A massive fire that broke out in a five-storey building in the central business district of Johannesburg, South Africa, has claimed the lives of at least 74 people, including 12 children, in one of the deadliest fires worldwide in recent years. The blaze, which started around midnight on Thursday, also injured 61 people who were rushed to hospital for treatment.

A Building Turned Into a Death Trap

The building, which had been abandoned and taken over by homeless people looking for shelter, was described by officials as an “informal settlement” where hundreds of people lived in cramped and unsafe conditions. According to witnesses, there were no fire exits or sprinklers in the building, and people had to use candles and open fires for lighting and heating.

The fire spread quickly through the building, trapping many residents inside. Some of them tried to escape by jumping out of the windows or using makeshift ropes made of sheets and clothes. Others screamed for help and shouted “we’re dying in here” as the flames engulfed them.

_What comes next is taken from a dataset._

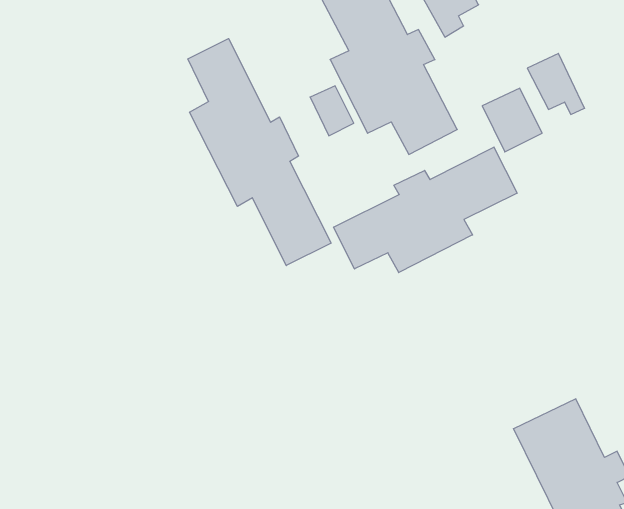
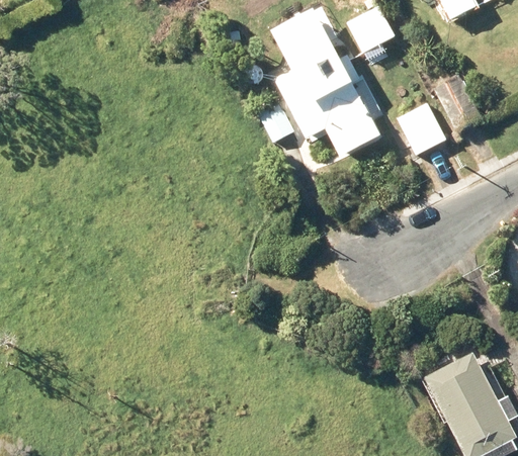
building: [188,39,331,266] -> none
building: [334,147,517,273] -> none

Firefighters arrived at the scene within minutes, but faced difficulties in accessing the building and rescuing the victims. They had to deal with obstructions, smoke, heat and falling debris as they searched for survivors. It took them three hours to contain the fire and prevent it from spreading to nearby buildings.

Johannesburg Fire: A Tragic Night of Death and Despair

A Night of Horror and Grief

As the sun rose over Johannesburg, the extent of the tragedy became clear. Bodies lay covered in emergency blankets on a street near the site of the fire, while relatives and friends of the victims gathered outside, hoping for a miracle. Some of them broke down in tears as they identified their loved ones among the dead. Others frantically searched for any signs of life among the rubble.

One woman, who was looking for her daughter, said: “This is not a place where somebody can live. I was trying to get her to come back home so she could get back to the life she was living before.” Another man, who lost his wife and two children in the fire, said: “I don’t know what to do now. They were everything to me.”

The authorities have set up a temporary shelter and a counselling centre for the survivors and the bereaved families. They have also launched an investigation into the cause of the fire and the safety standards of the building. The mayor of Johannesburg, Mpho Parks Tau, visited the scene and expressed his condolences to the victims. He said: “This is a very sad day for our city. We will do everything we can to assist those affected by this tragedy and to prevent such incidents from happening again.”

A Chronic Problem of Housing Shortage

The fire has highlighted the chronic problem of housing shortage and homelessness in Johannesburg, which is home to more than five million people. Many of them live in informal settlements or “hijacked buildings”, which are abandoned or illegally occupied by squatters who pay rent to criminal syndicates. These buildings are often dilapidated, overcrowded and lack basic services such as water, electricity and sanitation.

According to a report by the city’s Department of Development Planning, there are more than 500 hijacked buildings in Johannesburg, housing about 45,000 people. The report also stated that these buildings pose a serious risk of fire, collapse and disease outbreaks.

The city has been trying to address this issue by reclaiming some of these buildings and converting them into affordable housing units or social amenities. However, this process has been slow and met with resistance from some of the occupants and landlords who refuse to vacate or cooperate with the authorities.

The fire has also sparked a debate on how to balance the rights and needs of the homeless people with the safety and security of the city. Some have called for stricter enforcement of building regulations and eviction of illegal occupants, while others have urged for more humane and inclusive solutions that respect the dignity and dignity of all residents.